18De façon très détaillée, Rousseau décrit les conditions préalables d’une rêverie menant à l’intuition affective de sa propre existence. Selon lui, le sentiment de l’existence peut être produit grâce à une orchestration minutieuse des facteurs intérieurs et extérieurs. Le tout est de savoir opérer les conditions extérieures et intérieures d’un laisser-aller de l’esprit; le moindre dérangement détruirait la dynamique. Cet équilibre fragile demande à être réalisé avec une diligence scrupuleusement exécutée. Ce qui apparaît alors être l’effet spontané d’un hasard providentiel est, en réalité, le fruit d’une méthode. C’est le produit d’une esthétique de l’auto-affection: la nature intérieure et la nature extérieure sont les seuls paramètres pour trouver la juste mesure dans une stimulation affective révélant au soi l’intuition affirmative de sa propre existence. En même temps, il persiste, dans les rêveries en plein air, un risque latent de se laisser perturber par des événements ou des objets imprévus, qui pourraient déconcentrer le promeneur solitaire et déranger son intériorité précaire.
19Or, comme nous l’avons vu, l’écriture se présente, chez Rousseau, également comme une méthode de filtrage ou de sélection; car elle tâche de délester le souvenir de tout contenu accidentel et conserver de cette façon, l’essence affective du sentiment de l’existence. En ce sens, elle est capable de mettre ces instants de présence à la disposition de l’écrivain qui peut, à travers la stimulation mnémotechnique de la lecture, se fournir le souvenir à volonté et s’assurer par conséquent le sentiment de son existence dans l’actualité du présent.

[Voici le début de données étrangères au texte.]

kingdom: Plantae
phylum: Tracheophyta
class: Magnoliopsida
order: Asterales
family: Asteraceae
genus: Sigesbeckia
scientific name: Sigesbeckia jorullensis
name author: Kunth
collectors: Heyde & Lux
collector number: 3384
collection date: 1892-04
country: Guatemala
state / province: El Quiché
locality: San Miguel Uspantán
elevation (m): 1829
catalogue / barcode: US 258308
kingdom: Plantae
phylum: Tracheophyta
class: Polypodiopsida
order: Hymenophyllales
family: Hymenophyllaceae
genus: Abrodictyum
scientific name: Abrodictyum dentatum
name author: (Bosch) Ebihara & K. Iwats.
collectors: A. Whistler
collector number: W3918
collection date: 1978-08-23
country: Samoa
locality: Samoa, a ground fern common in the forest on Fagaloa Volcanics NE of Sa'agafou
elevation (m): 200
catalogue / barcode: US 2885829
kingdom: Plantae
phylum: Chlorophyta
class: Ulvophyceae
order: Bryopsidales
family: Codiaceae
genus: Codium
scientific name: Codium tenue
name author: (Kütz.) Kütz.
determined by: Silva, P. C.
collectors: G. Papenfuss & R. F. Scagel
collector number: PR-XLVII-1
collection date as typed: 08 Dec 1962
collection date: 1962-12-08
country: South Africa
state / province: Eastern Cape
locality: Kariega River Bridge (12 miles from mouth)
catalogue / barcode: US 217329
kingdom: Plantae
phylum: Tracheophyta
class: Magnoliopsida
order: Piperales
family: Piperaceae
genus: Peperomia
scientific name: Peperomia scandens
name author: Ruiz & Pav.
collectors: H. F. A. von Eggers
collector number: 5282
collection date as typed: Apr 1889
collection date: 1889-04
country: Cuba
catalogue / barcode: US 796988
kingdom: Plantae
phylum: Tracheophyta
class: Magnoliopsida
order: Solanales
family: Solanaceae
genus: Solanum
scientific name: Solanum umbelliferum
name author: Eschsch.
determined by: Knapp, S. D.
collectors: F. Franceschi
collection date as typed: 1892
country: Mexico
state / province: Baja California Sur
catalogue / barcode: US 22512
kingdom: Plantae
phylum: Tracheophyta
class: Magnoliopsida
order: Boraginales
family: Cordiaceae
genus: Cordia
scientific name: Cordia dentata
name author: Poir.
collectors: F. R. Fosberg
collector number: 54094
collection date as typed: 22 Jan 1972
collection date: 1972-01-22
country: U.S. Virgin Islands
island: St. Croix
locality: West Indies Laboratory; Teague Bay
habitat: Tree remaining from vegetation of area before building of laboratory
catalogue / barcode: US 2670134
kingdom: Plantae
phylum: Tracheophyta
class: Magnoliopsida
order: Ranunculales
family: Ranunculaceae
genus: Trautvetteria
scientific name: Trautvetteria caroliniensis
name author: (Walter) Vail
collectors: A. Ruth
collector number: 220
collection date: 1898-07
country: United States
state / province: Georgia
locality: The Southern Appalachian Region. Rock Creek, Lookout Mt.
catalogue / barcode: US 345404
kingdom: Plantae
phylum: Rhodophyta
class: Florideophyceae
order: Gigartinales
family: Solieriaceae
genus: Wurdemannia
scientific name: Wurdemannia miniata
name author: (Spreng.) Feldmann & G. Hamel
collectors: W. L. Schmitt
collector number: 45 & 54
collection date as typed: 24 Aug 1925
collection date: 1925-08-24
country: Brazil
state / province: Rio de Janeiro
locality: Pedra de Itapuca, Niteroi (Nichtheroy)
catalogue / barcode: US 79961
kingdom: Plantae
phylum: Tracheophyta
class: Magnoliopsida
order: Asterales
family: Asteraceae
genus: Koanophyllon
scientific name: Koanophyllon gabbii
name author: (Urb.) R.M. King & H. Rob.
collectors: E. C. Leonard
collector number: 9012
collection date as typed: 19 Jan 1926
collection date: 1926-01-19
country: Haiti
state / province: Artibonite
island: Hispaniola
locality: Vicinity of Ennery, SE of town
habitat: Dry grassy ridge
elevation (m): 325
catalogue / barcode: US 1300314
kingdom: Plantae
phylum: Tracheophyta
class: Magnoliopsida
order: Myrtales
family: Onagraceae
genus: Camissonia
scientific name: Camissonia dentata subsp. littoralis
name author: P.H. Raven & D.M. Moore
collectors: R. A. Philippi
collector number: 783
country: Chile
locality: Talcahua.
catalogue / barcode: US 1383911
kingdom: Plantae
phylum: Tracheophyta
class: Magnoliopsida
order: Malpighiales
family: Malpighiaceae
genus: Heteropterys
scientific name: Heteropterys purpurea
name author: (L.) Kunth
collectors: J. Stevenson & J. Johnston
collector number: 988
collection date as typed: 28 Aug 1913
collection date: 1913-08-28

Ainsi, filtrées par la transformation du souvenir en texte, les heures heureuses de l’existence peuvent même être modifiées par l’ajout mental d’«images charmantes qui la vivifient» jusqu’au point où Rousseau se sent être «plus au milieu d’eux et plus agréablement encore que quand j’y étois reellement»45:
Si mes plaisirs sont rares et courts je les goute aussi plus vivement quand ils viennent que s’ils m’étoient plus familiers; je les rumine pour ainsi dire par de fréquens souvenirs et quelque rares qu’ils soi[en]t s’ils étoient purs et sans mélange je serois plus heureux peut être que dans ma prospérité46.
20Ici, l’écriture se présente comme un moyen de surpasser l’effet de la nature en évoquant l’espace imaginaire d’une nature idéalisée et concentrée sur ses gratifications affectives, tandis que tout élément dysphorique ou distrayant est déjà préalablement écarté. L’écriture des rêveries installe donc une nature de second degré: une nature parfaite, proprement idyllique, et devenue espace véritablement esthétique, dans lequel Rousseau peut plonger son esprit à volonté afin de se faire sentir.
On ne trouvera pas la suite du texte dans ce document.